Sapori e dissapori. Il condominio di Carmen affaccia prorpio sul suq nigeriano. “La convivenza è pessima”, non perché “non si apprezzi il cibo nigeriano” ma perché “è venduto in mezzo alla strada senza rispetto delle norme igieniche”. Poi, aggiunge, “la vendita di cibo a basso costo fa concentrare qui persone che provengono da sistemazioni precarie, dalla strada, dai centri di accoglienza e via dicendo”. Persone che, oltre a mangiare, bevono birra “e alle sette di sera abbiamo una folla di ubriachi che ci staziona sotto casa”. Ci allontaniamo guardando bene dove mettiamo i piedi, il marciapiede è un campo minato di bottiglie di birra e cartacce. In alcuni tratti si avverte l’olezzo sprigionato dalle numerose toilette en-plein-air.
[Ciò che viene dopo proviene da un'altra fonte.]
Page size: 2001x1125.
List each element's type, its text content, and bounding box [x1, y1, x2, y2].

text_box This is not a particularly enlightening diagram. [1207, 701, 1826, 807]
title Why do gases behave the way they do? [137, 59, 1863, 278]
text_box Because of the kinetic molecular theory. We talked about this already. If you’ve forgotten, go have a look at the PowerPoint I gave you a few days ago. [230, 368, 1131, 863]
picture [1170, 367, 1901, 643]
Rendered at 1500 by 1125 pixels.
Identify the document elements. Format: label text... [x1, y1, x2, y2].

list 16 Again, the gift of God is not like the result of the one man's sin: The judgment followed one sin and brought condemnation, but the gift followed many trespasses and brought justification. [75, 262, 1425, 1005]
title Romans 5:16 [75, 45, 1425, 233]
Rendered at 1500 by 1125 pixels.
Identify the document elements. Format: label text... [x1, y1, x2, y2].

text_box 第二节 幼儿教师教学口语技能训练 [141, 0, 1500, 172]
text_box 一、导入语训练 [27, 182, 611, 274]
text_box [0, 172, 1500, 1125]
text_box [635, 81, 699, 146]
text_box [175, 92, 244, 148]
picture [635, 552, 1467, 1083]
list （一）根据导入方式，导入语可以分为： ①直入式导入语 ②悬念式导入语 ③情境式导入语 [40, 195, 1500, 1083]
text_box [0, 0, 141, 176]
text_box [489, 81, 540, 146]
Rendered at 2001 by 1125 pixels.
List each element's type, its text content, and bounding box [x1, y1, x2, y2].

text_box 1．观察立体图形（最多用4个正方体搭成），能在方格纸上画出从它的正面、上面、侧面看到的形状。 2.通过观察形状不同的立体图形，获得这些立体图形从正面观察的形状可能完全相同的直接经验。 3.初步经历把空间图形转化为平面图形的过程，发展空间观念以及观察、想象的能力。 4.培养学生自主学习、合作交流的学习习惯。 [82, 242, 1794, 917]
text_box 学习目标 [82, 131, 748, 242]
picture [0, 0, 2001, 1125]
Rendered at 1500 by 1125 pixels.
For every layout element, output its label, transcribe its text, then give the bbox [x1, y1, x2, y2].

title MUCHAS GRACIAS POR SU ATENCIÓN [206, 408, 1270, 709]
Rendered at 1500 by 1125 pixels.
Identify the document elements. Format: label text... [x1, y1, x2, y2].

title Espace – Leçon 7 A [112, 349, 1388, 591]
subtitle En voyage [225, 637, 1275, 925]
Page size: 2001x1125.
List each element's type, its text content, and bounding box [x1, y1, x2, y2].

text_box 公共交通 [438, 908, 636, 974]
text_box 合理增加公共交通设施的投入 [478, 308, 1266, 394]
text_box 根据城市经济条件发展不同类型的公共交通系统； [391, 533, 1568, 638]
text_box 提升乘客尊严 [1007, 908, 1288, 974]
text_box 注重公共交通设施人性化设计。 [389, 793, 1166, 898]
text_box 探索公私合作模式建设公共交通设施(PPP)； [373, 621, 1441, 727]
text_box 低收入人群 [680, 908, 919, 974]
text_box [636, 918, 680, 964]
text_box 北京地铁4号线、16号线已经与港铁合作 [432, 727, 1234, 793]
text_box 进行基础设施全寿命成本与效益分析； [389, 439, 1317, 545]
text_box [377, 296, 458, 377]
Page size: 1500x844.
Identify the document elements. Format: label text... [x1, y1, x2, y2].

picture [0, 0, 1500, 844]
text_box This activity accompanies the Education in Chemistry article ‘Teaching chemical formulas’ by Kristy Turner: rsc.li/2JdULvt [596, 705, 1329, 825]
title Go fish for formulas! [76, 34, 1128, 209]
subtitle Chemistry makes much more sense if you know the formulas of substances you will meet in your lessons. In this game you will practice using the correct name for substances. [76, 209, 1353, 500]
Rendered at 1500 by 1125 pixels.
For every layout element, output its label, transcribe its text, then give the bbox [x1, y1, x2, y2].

L’ultima tappa è il parco di Colle Oppio, a due passi dal Colosseo. Ad attenderci c’è la “frittata”, un piatto tipico dell’Ecuador con mais bianco, platano, patate, pomodori, cipolla e carne di maiale. Non ha prezzo, perché qui non si vende ma si condivide. “All’inizio non era così”, spiega Valentina Salerno del “Comitato cittadino Colle Oppio”. Prima “cibo e bevande venivano venduti abusivamente, il consumo di alcool era smodato e l’area degradata”. Poi, però, “ci siamo messi d’accordo con i residenti e ci siamo impegnati a lasciare in ordine e a rispettare le regole”, racconta Luis Lopez, rappresentate della comunità ecuadoregna. E adesso? “Organizziamo dei pic-nic assieme – sorride la Salerno – e possiamo dire che la mediazione culturale attraverso il cibo per il momento è riuscita”.

Chissà che non faccia scuola anche altrove.